**给定文段:**
近日,梅州市医保局下发《关于调整完善基本医疗保险门诊保障有关政策的通知》(下称《通知》),进一步完善我市基本医疗保险门诊保障待遇政策,规范普通门诊统筹、门诊特定病种的管理。《通知》内所含调整和完善措施自今年9月1日起施行,有效期5年。具体有哪些变化?
基本医疗保险门诊保障包括门诊特定病种报销和普通门诊统筹报销
一、门诊特定病种报销
我市基本医疗保险参保人在定点医疗机构治疗特殊病种时,发生符合规定的门诊医疗费用,纳入医保基金支付范围,并按比例给予报销。
二、普通门诊统筹报销
我市城乡居民基本医疗保险参保人在普通门诊统筹定点医疗机构治疗常见病、多发病的符合规定的门诊费用,纳入医保基金支付范围,按比例给予报销。参保人发生的门诊特定病种费用,不纳入普通门诊统筹支付范围。

**数据资料:**
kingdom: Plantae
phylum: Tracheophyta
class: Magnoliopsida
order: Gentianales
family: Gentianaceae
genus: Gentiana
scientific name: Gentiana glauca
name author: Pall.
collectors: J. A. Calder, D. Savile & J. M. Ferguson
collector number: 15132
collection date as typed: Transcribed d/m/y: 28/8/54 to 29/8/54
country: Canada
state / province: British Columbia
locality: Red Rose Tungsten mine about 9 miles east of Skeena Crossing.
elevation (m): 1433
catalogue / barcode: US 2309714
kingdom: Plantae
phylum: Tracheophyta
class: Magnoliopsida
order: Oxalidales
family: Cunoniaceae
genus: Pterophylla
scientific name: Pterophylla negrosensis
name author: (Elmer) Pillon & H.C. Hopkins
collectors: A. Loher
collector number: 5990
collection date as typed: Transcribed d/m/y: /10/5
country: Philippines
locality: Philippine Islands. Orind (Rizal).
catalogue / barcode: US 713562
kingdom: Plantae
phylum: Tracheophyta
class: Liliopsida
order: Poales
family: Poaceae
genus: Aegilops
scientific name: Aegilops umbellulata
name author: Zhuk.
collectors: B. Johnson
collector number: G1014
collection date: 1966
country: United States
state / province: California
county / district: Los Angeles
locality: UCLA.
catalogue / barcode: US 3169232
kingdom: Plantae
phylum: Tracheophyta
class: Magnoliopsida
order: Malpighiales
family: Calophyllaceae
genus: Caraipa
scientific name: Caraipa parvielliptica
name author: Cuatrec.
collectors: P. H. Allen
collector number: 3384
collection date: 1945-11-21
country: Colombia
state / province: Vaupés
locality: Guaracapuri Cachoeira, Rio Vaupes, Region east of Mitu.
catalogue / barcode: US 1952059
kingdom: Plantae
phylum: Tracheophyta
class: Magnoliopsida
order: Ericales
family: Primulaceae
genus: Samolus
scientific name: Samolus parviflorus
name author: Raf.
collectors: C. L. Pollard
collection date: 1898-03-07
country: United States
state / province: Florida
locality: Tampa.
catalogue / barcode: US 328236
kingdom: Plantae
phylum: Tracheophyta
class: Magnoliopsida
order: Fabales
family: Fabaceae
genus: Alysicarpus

**待解问题:**
能否把这段梅州医保门诊政策文字中从含有“基本医疗保险门诊保障包括门诊特定病种报销和普通门诊统筹报销”的词句起、到“不纳入普通门诊统筹支付范围。”止的部分重写一遍，并把其中的“医保基金”更新为“医疗保险基金”？

**任务结果:**
基本医疗保险门诊保障包括门诊特定病种报销和普通门诊统筹报销
一、门诊特定病种报销
我市基本医疗保险参保人在定点医疗机构治疗特殊病种时,发生符合规定的门诊医疗费用,纳入医疗保险基金支付范围,并按比例给予报销。
二、普通门诊统筹报销
我市城乡居民基本医疗保险参保人在普通门诊统筹定点医疗机构治疗常见病、多发病的符合规定的门诊费用,纳入医疗保险基金支付范围,按比例给予报销。参保人发生的门诊特定病种费用,不纳入普通门诊统筹支付范围。